I just wrote this way-too-long proposal for how `staticExec`/`staticRead` could
be made more auditable. You can read it [here if you
want](https://gist.github.com/iffy/2558525fe9bf4fffccda47ecb0781582).
But then I wondered if the problem could be generalized. How much complexity
would it add to allow compiler users to forbid/allow specific proc/func calls
(at compile time or run-time). For instance, imagine this:
> `nim c --forbid:*:staticExec --allow:myfile.nim:staticExec("/bin/ls")
> myfile.nim`
* `--forbid:*:staticExec` means: "In `*` (all) nim files, forbid the use of
`staticExec`"
* `--allow:myfile.nim:staticExec("/bin/ls")` means: "In `myfile.nim` allow
the use of `staticExec("/bin/ls")`
If a forbidden invocation is found during compilation, it could produce an
error message like:
> ERROR: Forbidden call in myfile.nim:4 staticExec("/bin/ls").

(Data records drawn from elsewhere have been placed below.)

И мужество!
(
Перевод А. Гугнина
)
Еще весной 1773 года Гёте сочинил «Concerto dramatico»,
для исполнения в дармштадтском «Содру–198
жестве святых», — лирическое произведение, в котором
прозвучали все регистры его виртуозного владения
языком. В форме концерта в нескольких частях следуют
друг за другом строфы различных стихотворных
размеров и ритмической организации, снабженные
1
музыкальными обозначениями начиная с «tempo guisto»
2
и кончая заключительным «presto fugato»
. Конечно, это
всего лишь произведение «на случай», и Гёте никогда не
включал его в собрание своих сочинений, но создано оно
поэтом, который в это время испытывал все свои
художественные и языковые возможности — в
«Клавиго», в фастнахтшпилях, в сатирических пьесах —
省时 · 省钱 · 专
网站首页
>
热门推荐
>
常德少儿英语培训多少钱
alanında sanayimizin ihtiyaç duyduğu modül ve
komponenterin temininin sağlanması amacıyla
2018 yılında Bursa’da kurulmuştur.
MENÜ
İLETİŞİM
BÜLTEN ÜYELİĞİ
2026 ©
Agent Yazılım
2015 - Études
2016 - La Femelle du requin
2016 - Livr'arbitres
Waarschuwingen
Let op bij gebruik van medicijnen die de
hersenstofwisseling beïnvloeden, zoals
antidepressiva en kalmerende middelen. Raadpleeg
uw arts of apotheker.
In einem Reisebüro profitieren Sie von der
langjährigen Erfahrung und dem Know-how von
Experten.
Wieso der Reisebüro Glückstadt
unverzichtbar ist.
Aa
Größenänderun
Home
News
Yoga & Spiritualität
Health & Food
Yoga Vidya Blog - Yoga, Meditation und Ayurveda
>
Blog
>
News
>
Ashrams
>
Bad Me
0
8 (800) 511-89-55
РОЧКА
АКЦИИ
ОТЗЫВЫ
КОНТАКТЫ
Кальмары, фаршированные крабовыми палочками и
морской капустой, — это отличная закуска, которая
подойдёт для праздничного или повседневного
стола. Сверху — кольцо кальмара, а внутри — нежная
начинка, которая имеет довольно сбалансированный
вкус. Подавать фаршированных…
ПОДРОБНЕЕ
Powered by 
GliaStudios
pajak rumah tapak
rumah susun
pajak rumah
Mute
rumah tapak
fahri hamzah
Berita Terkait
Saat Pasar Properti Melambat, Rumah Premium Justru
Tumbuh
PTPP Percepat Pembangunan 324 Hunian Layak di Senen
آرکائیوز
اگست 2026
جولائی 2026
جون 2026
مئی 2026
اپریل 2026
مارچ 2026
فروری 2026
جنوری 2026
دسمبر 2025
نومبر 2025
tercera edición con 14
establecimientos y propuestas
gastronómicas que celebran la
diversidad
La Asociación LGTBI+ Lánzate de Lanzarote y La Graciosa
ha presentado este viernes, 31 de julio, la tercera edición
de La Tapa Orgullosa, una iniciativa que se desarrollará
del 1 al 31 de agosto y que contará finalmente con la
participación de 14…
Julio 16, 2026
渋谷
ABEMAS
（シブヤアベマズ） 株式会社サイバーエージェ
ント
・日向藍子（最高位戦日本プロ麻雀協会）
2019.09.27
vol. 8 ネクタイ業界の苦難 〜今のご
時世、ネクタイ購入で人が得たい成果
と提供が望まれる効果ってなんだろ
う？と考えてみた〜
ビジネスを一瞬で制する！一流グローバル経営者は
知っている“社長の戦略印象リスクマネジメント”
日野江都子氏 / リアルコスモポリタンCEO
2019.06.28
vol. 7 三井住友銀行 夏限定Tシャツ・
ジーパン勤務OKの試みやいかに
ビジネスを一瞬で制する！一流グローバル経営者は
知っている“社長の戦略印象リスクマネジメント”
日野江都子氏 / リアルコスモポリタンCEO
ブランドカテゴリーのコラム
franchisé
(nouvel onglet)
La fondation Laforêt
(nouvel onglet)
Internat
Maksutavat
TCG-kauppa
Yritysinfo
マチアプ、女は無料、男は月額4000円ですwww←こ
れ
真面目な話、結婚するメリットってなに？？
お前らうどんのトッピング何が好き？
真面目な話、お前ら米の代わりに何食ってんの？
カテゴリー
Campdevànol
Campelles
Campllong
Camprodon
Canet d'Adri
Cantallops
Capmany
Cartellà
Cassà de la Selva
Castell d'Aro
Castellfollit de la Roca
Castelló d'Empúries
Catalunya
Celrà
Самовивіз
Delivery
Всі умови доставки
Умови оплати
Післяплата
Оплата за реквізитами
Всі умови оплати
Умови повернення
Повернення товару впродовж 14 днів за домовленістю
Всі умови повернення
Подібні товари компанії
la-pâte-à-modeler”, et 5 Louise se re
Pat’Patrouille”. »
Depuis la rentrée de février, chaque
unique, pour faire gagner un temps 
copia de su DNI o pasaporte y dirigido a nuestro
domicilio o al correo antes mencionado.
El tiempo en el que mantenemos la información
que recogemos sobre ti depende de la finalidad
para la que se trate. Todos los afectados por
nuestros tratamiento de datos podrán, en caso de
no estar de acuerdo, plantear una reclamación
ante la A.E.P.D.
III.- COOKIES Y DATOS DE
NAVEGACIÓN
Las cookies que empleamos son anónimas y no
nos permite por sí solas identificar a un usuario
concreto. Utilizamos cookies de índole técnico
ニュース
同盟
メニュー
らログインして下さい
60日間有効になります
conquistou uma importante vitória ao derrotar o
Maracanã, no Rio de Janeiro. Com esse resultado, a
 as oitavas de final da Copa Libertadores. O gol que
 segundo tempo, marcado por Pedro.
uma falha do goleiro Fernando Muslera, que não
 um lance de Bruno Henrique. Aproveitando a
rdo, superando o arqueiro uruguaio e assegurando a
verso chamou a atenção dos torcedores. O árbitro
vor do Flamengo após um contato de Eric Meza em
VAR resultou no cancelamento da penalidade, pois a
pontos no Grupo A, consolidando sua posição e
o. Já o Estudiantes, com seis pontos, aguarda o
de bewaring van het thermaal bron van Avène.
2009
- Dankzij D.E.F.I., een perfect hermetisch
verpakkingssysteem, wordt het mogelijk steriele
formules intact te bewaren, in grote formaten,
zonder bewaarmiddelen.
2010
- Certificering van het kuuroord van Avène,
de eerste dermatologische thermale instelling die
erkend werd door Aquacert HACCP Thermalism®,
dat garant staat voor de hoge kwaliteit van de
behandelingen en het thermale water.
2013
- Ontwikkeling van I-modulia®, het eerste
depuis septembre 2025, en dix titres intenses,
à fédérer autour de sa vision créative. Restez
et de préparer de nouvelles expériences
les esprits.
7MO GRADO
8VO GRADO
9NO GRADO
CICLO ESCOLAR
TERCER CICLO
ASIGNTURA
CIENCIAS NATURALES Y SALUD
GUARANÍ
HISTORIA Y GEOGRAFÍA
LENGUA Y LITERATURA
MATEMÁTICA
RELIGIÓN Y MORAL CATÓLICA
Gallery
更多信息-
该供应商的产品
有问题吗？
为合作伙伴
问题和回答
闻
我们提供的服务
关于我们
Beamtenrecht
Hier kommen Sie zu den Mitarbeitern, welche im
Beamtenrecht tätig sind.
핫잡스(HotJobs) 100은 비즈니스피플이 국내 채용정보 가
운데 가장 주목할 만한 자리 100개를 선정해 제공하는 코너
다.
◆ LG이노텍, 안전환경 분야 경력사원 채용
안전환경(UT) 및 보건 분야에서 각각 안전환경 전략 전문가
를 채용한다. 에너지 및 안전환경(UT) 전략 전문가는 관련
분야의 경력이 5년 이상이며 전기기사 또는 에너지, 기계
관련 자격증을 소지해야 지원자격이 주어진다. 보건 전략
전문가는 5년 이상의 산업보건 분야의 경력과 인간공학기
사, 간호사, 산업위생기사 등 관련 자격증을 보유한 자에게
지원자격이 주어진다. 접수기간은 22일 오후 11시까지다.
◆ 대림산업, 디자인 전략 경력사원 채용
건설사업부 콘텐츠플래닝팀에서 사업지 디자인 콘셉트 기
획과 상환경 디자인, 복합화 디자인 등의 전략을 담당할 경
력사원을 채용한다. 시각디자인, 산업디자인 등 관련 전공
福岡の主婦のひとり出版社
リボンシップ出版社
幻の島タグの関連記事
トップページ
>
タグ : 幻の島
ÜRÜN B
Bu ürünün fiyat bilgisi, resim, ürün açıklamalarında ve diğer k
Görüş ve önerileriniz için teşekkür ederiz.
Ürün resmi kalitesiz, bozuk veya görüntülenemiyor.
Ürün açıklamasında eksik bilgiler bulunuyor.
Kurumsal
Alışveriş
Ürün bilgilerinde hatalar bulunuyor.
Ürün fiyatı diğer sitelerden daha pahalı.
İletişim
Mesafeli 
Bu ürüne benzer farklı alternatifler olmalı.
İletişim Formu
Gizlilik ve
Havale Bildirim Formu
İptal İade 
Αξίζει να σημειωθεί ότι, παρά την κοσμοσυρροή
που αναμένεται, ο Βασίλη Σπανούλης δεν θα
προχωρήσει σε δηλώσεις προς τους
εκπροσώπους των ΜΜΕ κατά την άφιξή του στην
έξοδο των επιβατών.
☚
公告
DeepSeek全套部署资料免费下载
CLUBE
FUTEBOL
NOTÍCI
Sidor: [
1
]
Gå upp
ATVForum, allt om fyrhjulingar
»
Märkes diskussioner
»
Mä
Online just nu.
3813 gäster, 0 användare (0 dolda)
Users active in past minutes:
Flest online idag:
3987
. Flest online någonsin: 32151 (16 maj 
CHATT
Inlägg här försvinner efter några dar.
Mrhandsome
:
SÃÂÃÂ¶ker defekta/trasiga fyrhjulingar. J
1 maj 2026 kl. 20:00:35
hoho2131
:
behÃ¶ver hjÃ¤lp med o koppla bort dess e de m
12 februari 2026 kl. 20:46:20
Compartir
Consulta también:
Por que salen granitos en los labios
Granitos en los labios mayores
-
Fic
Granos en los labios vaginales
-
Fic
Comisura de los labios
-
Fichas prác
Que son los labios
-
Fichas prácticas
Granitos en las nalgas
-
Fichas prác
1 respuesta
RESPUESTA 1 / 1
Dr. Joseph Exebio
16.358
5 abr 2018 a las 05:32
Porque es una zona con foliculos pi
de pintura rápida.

To allow, use:
>
> `--allow:myfile.nim:staticExec("/bin/ls")`
>
> or add `switch("allow", """myfile.nim:staticExec("/bin/ls")""")` to
> config.nims
Or maybe your company decides that no one should use `writeFile` for whatever
reason:
> `nim --forbid:*:writeFile thecode.nim`
Maybe this could exist as a macro I could make myself... maybe.